An establishment Republican is someone who no matter what votes for the Republican candidate. Well, that would certainly include almost all conservative talk show hosts. During the 2012 primaries talk show hosts on the right may have been more critical of Romney, but didn’t endorse any of his rivals. Once Romney secured the nomination Limbaugh and the gang rallied to support him. My guess is they all ended up voting for Romney so that can’t work for a definition.

And during the 2008 Presidential primary battle Sean Hannity said he would vote for whomever won the GOP nomination. John McCain, the candidate Hannity ultimately voted for, was without a doubt the most liberal Presidential candidate ever nominated by the Republican Party.

Sometimes conservative talk show hosts make the cardinal mistake of trying to define “Establishment Republicans”. When pressed by a caller, oops the call screener failed to do his job, Rush Limbaugh described an “Establishment Republican’, as someone who was economically conservative, but moderate on social issues. Well that description could define an economic conservative or a social moderate. Both groups have long been part of the Republican coalition. In the past we have not tried to create animosity between these groups of people.

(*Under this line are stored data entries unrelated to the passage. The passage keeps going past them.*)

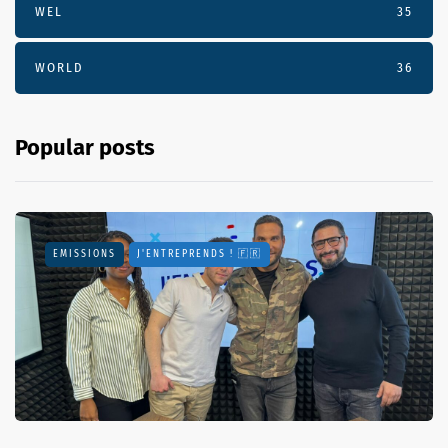
WEL
35
WORLD
36
Popular posts
EMISSIONS
J'ENTREPRENDS ! 🇫🇷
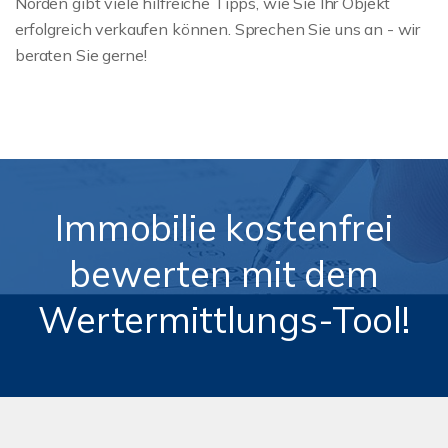
Norden gibt viele hilfreiche Tipps, wie Sie Ihr Objekt
erfolgreich verkaufen können. Sprechen Sie uns an - wir
beraten Sie gerne!
Immobilie kostenfrei
bewerten mit dem
Wertermittlungs-Tool!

Another possible definition of an Establishment Republican is someone who works inside the beltway for a Republican member of Congress, or a Republican pressure group. But this doesn’t hold up. I know several inside the beltway Republicans and Hill staffers and they are all over the map politically. In talking to them I find it just as hard to pin them down politically as any Republican outside the beltway.

If by “establishment Republicans” Hannity and the gang mean liberal or moderate Republicans, then why make up a new name for them? Why not just claim moderate Republicans are destroying the party. Instead they came up with a new more nefarious sounding name, “establishment Republicans”. Although whatever you call them why attack a large part of a coalition built by Ronald Reagan? We need all the votes we can get.

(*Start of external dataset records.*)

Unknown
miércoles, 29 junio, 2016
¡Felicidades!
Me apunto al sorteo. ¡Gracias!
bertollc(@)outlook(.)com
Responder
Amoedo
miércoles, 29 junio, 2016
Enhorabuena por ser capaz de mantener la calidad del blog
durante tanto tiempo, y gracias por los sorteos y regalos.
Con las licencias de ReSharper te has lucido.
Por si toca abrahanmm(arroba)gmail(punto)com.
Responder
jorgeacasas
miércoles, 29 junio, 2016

One reason Democrats are doing so well is that they hold their coalition together. From the lesbian rights activist to the union worker, they work in unison. They may not agree on much, if anything, but at the polls they stick together, sadly our side finds ways to blame each other. We even make up people to blame.


Max Shapiro said...

I would contend an establishment Republican is a Republican in a position of power, either elected, appointed, or employed by someone who is a member of the previous two groups, who is more concerned with maintaining that position of power than properly exercising it for the public good.

The Virginia Gentleman said...

Max thanks for the comment and Happy New Year. I think all politicians are concerned about maintaining their position of power. And I also believe that every politician conscientiously believe that the public interest requires their re election and maintaining power.